◆ PROVIDED TEXT:
--- START ---

I tried again with "gay", "lesbian", "bisexual', "transgender" and "transsexual" - all with similar results minus the pole dancer. A couple of dating sites in there, but nothing obviously explicit. Plenty of support and straightforward info sites on the first pages of hits, every time.

All in all, nothing that I'd consider likely to be harmful to a ten-year-old, and quite a bit that would be actively helpful to somebody struggling with orientation/identity issues.

The first port of call for a 10yr old is its parents - and I know that is a big problem for a lot of kids, but it is the best route to start with. I know that restriction to information is not ideal, but LGBT kids have problems now despite free access to the web and I don't see how blocking access is going to affect their lives one way or another: there are plenty other sources of information around besides the web.

You'd know the situation in the UK a lot better than I do: if a fifteen-year-old kid is trying to figure out gender identity and they don't have trans-friendly parents & classmates (or aren't prepared to test that by outing themselves), how would they find those sources of information? Is this something covered in school sex-ed classes?

--- END ---

◆ STORED RECORDS:

--- START ---

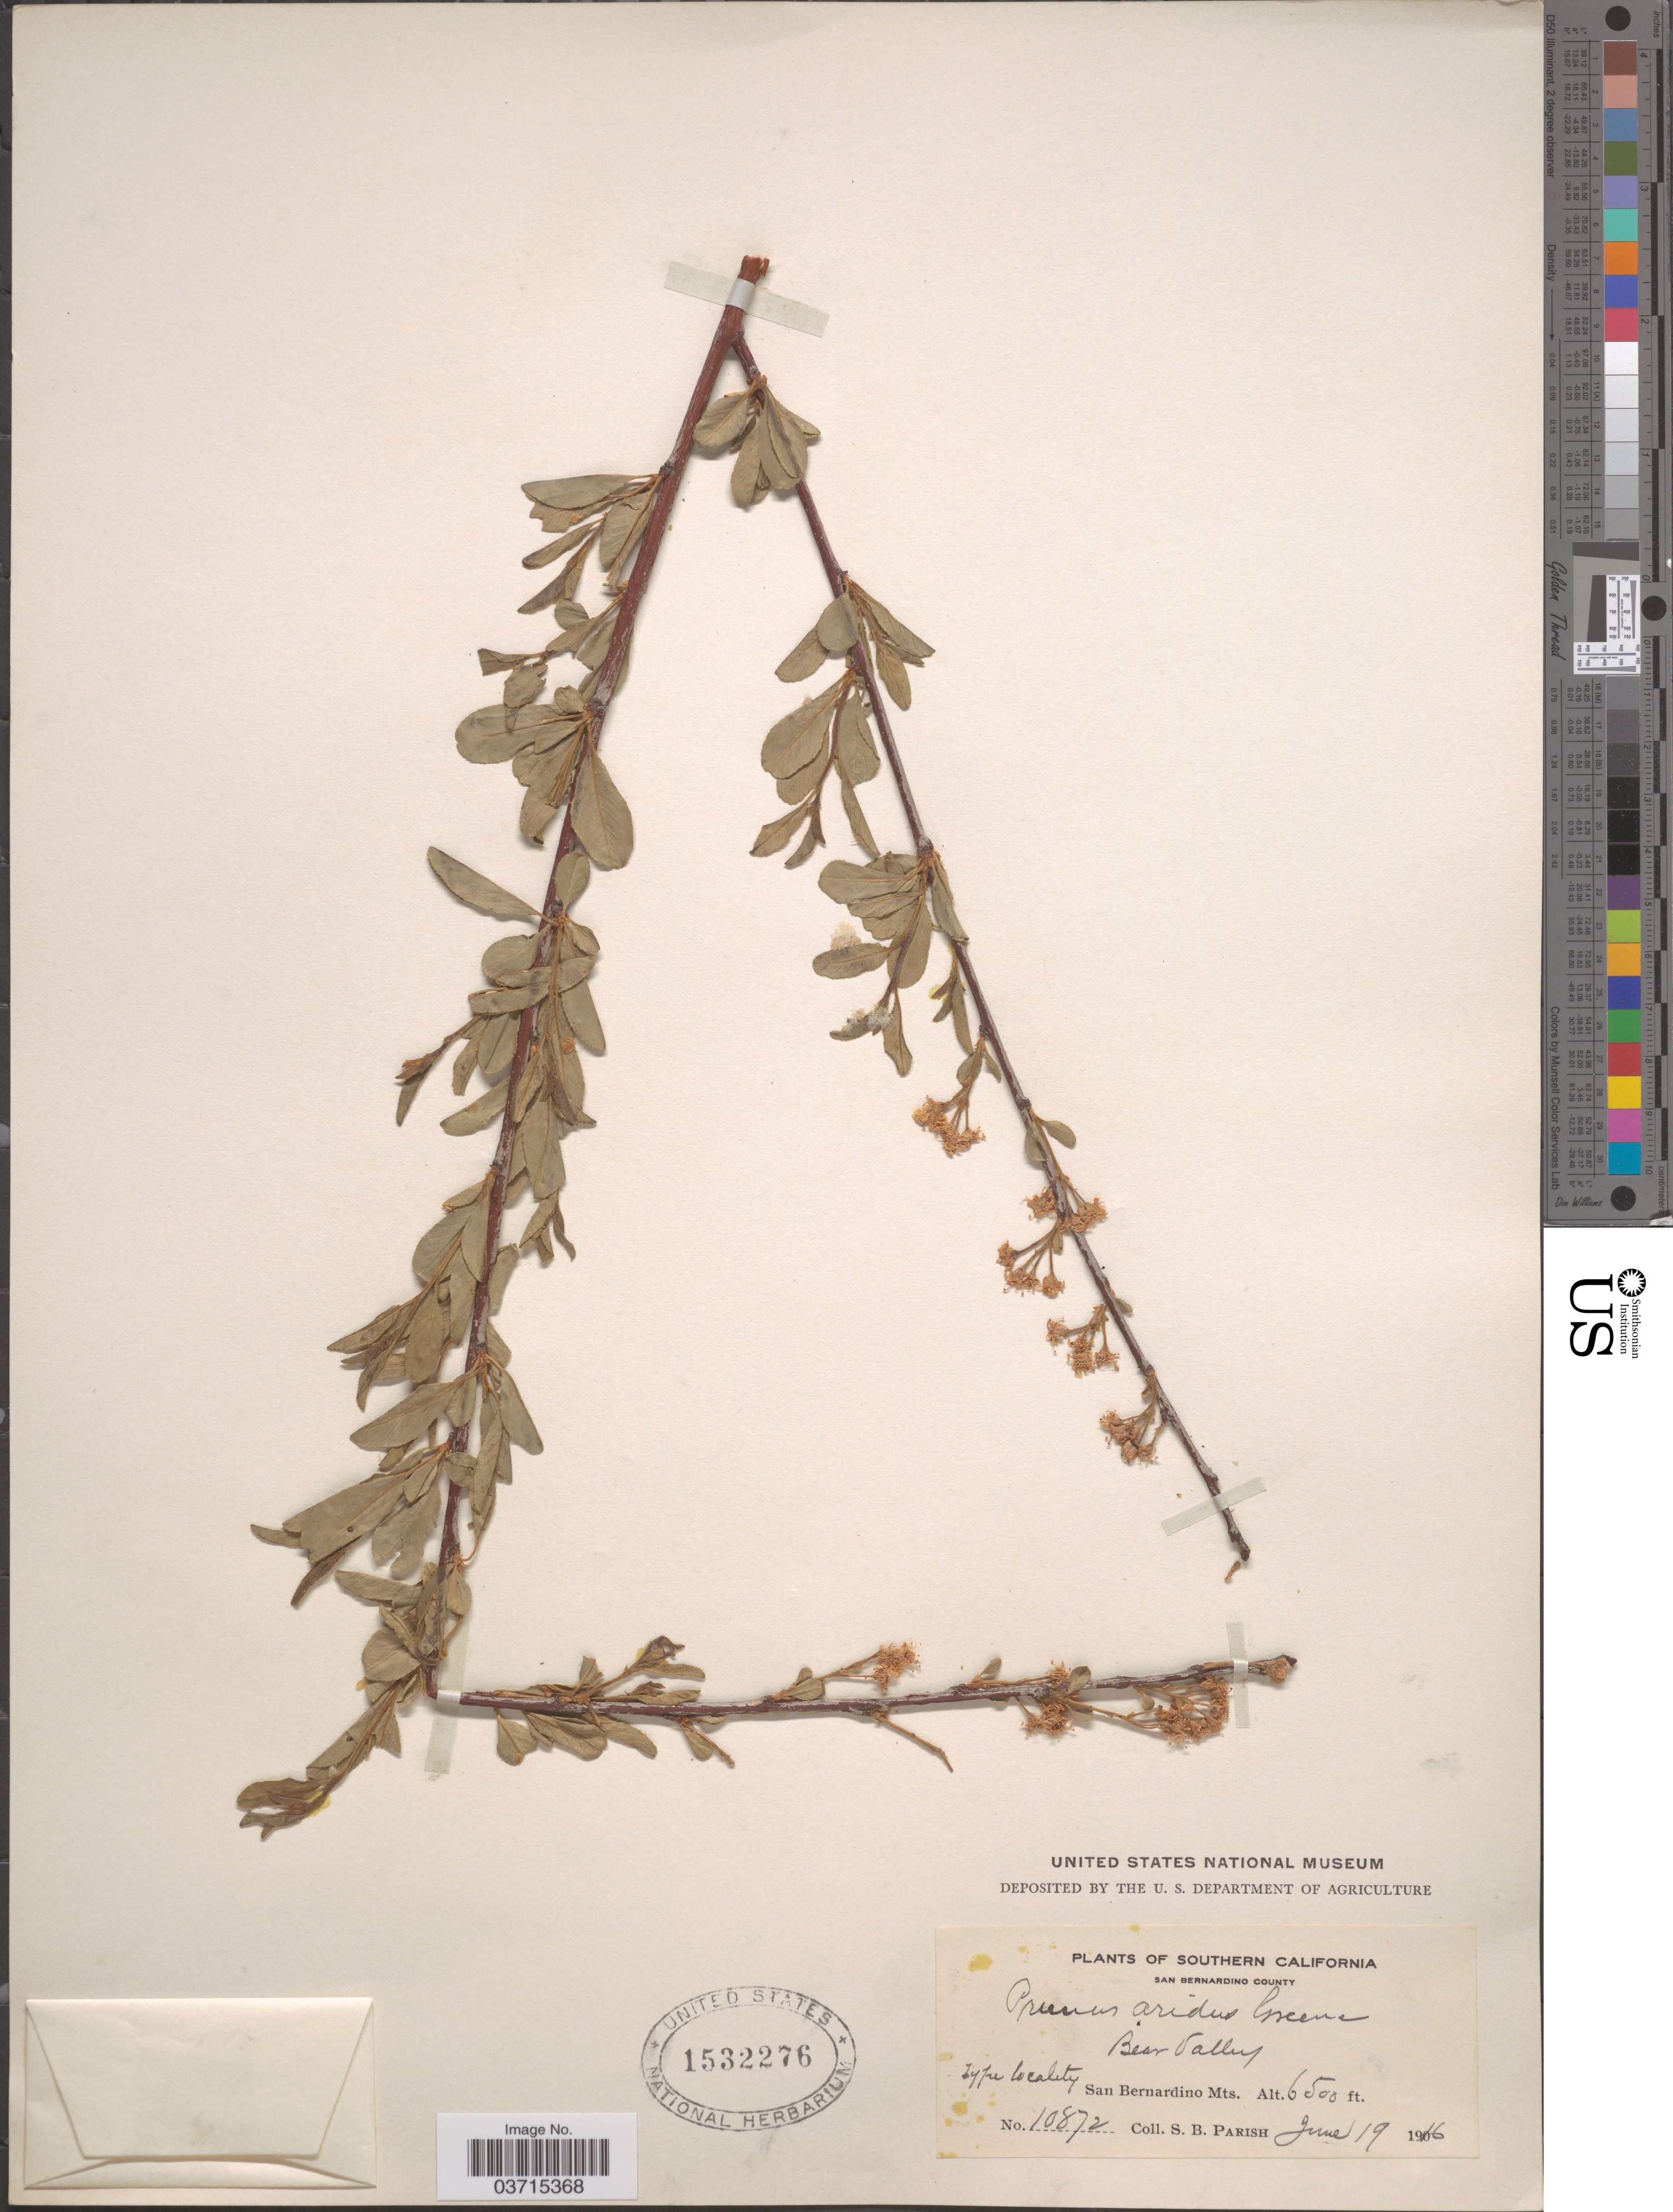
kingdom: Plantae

--- END ---
--- START ---

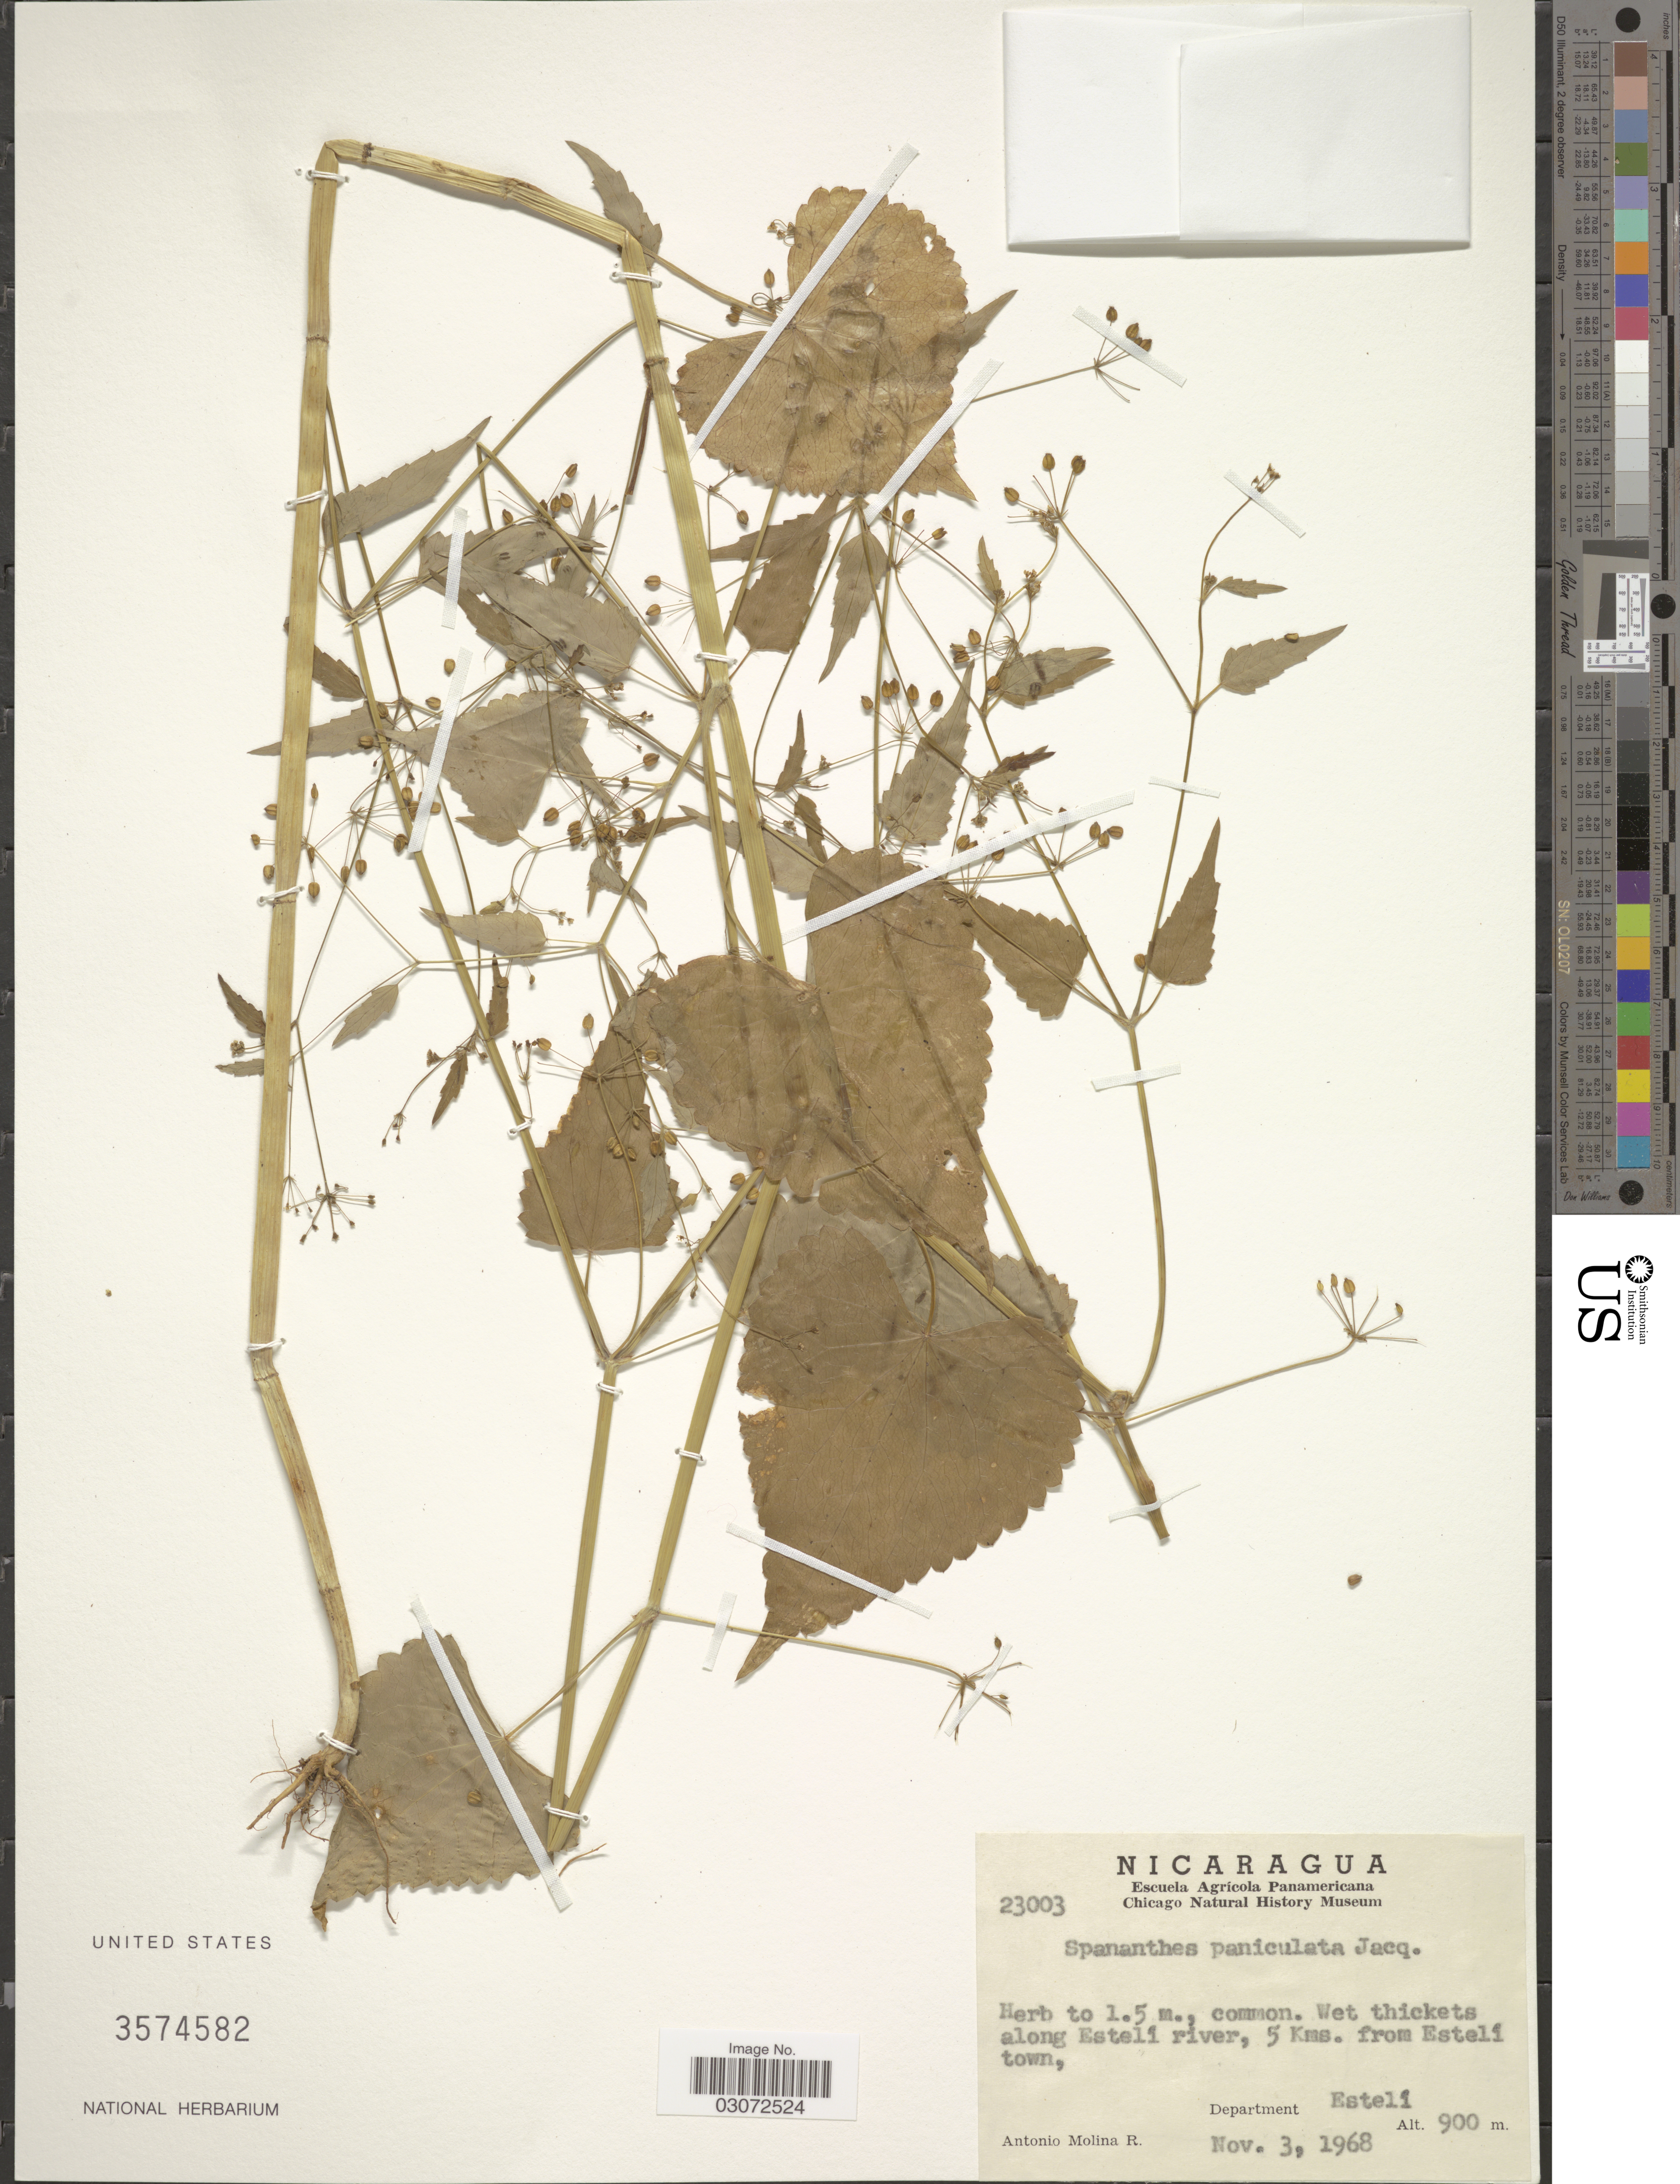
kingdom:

--- END ---

◆ TASKS:
1. Rewrite the paragraph of the web filtering text that begins "The first port of call" in shorter form, keeping its main points.
2. List every search term the web filtering text says was tried in the test it describes.

◆ THE REPLIES:
1. A 10-year-old should turn to their parents first. That is a big problem for many kids, but it is the best place to start. Restricting information is not ideal. Still, LGBT kids already have problems despite free web access, so blocking it is unlikely to change their lives either way, because plenty of other sources of information exist.

2.
- gay
- lesbian
- bisexual
- transgender
- transsexual